How Investing in Equipment is an Investment in Your Staff

With production expected to reach 100,000 barrels by the end of 2018, Rhinegeist decided it had to step up its equipment with a beer super highway.

The Cincinnati brewery’s Director of Brewing Operations, Cole Hackbarth, explained the importance that the installation of a “big brewery” system with 10 lines that will be able to automate many functions of moving the beer from tank to tank instead of requiring cellermen to lug 50-foot hoses around instead.

“We’ve got a version that — for our size — is going to cut down on the number of hoses strung across the ground,” he explained. “And it’s going to make the amount of time it takes for our brewers to do a dry hop or to filter or to clean much less. It’s going to cut that in half probably.

“It’s just making everything way more efficient. We get better yield because because we’re getting a deaerated water system that’s going to push beer through all of these pipes. So we’re going to be able to recover 100 percent of the beer that goes in.”

For co-founder Bryant Goulding the upgrades were more of an investment into his brewing staff.

“It allows the brewers to think more innovatively about the beers that we want to make  and do it more effectively,” he said. “We’ve been able to problem solve the efficiency and process and their intellectual appetite is more whetted versus being frustrated yanking hoses around.

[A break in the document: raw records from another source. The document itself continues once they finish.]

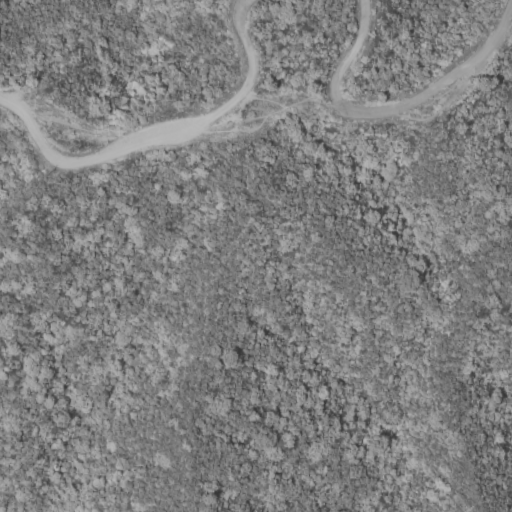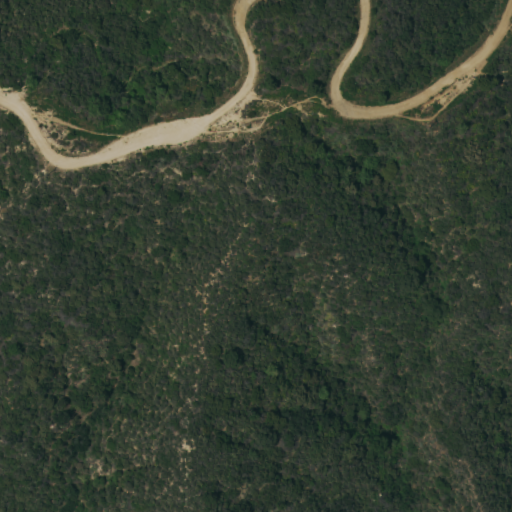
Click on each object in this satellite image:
road: (284, 5)
road: (267, 116)
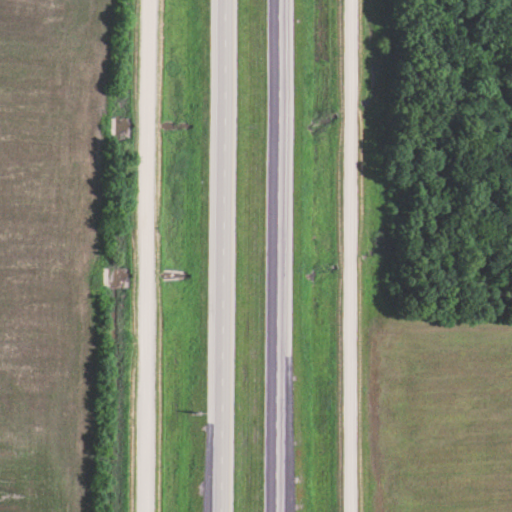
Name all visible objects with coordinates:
road: (148, 255)
road: (222, 256)
road: (277, 256)
road: (352, 256)
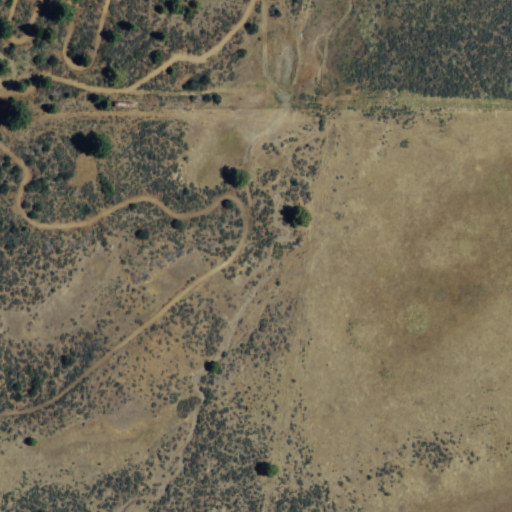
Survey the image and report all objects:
road: (262, 69)
crop: (278, 246)
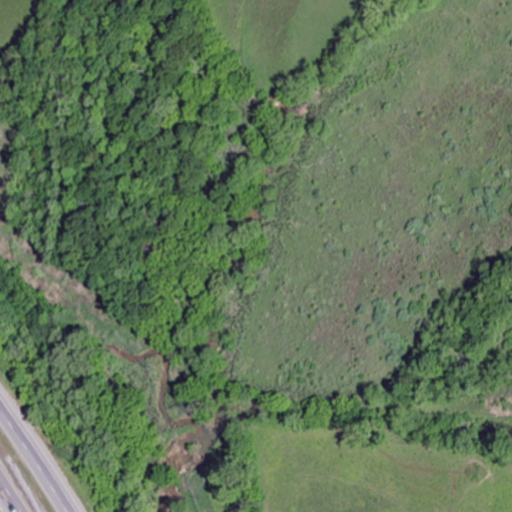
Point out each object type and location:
road: (38, 454)
road: (10, 495)
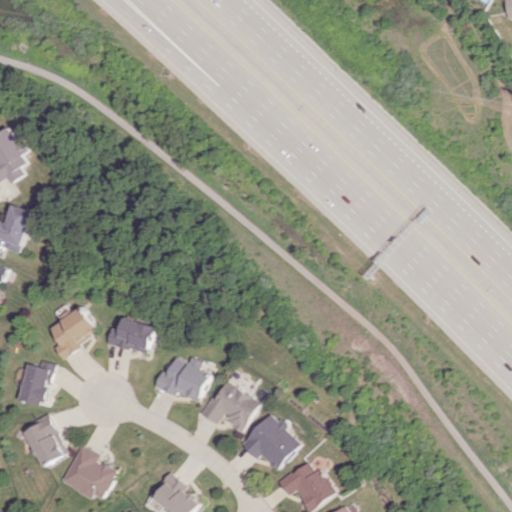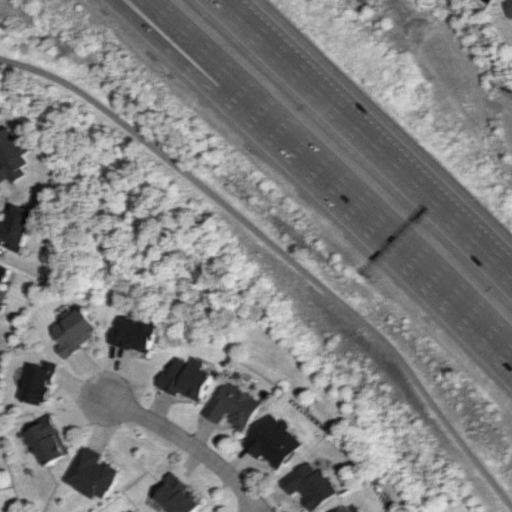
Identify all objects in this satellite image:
building: (509, 8)
road: (194, 53)
road: (212, 53)
road: (369, 140)
building: (14, 156)
building: (18, 227)
road: (389, 228)
road: (279, 257)
building: (2, 272)
building: (77, 330)
building: (137, 335)
building: (187, 378)
building: (40, 383)
building: (234, 407)
building: (50, 441)
building: (276, 442)
road: (193, 445)
building: (93, 473)
building: (313, 485)
building: (180, 495)
road: (258, 509)
building: (347, 509)
building: (133, 511)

“So it’s not an automation to get rid of jobs. It’s more an automation to support the critical thinking that makes their jobs fun and scalable and challenging for the next 10 years. And I think that when we make investments it’s really the impact on our people. Because when you talk about a brand it’s a pretty nice logo but really beneath that it’s really the people and that we stand for.”

Goulding pointed out that investments like this are ‘sneaky’ because brewery owners don’t think about all the work involved in layouts like this when planning a brewery long-term.

“Our business plan did not get to that level of sophisticated detail but I think it’s been an easy decision process to invest in those things to understand that we’re going to keep these great people instead of them saying ‘Screw this production brewing all I’m doing is lugging hoses around. I can do this at a smaller brewery with less wear and tear.’ ” he said.

The investment in people and letting the “do it yourself” brewing culture is a way to find people that work within the walls of brewery who want to rise up and take charge. But Hackbarth also noted that knowing when you don’t have the skills to advance and to bring in experience is also a key.

For Rhinegeist, that meant adding a process engineer to the staff to help layout plans and a process welder to get the beer highway constructed. But back to the “rise up” segment of the team, they were able to take a employee from beer delivery and uses his experience in the National Guard as a mechanic and translate that into a old-school European apprenticeship in welding. Now the brewery has a full-time welder on its staff.

“I think that’s something that breweries in our growth and size generally are a little behind on is bringing on smarter people,” Hackbarth admitted. “It’s the common theme in business right? You always surround yourself with people smarter than you and you’re going to be successful. And I think a lot of breweries learned that a little too late. But by us putting in a process engineer and bringing in a process welder before maybe we thought we needed to was huge for us and they hit the ground running and we were able to put in all of these “big brewery improvements” at a smaller scale and we were able to reap the benefits that much faster.”